## TASK INSTRUCTIONS
Continue the article about the hydrogen-powered Energy Observer catamaran from its final sentence.

## SELECTED EXCERPT
A six-year expedition to circumnavigate the globe using only renewable energy and hydrogen is due to get underway in February 2017, as the Energy Observer project is nearing completion in St Malo.
This 30.5 metre catamaran is currently being fitted out with solar panels, and its hull has a strong pedigree out on the open water, having previously completed a circumnavigation in 1994.
Energy Observer will use solar power and wind turbines to power its electric motors, but the truly ground-breaking technology is using electrolysis to charge its hydrogen fuel cells, which will take over propulsion when the wind drops and the sun sets.
This lightweight catamaran draws inspiration from the solar-powered plane Solar Impulse as well as some of the world’s best multihull superyachts.
Victorien Erussard, co-founder of the Energy Observer project, explained: “We are going to be the first boat with an autonomous means of producing hydrogen. For many, hydrogen is a condemned technology and the idea is to prove that these impossible things are possible.”

## EXTRACTED MATERIAL
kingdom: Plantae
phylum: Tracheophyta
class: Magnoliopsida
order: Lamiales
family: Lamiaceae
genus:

## ANSWER SECTION
The project is backed by a group of French naval architects based in Grenoble, as well as the LITEN research institute and renowned environmentalist Nicolas Hulot, who formerly advised French president François Hollande.
Data gathered from Energy Observer’s six-year circumnavigation will be used in the development of hydrogen fuel cell technology for the maritime, transport and domestic heating industries.
The group is seeking further funding for the trip, which is estimated to cost €4 million per year, and 101 stop-offs are planned in Cuba, Goa, New Caledonia and many more remote superyacht destinations worldwide.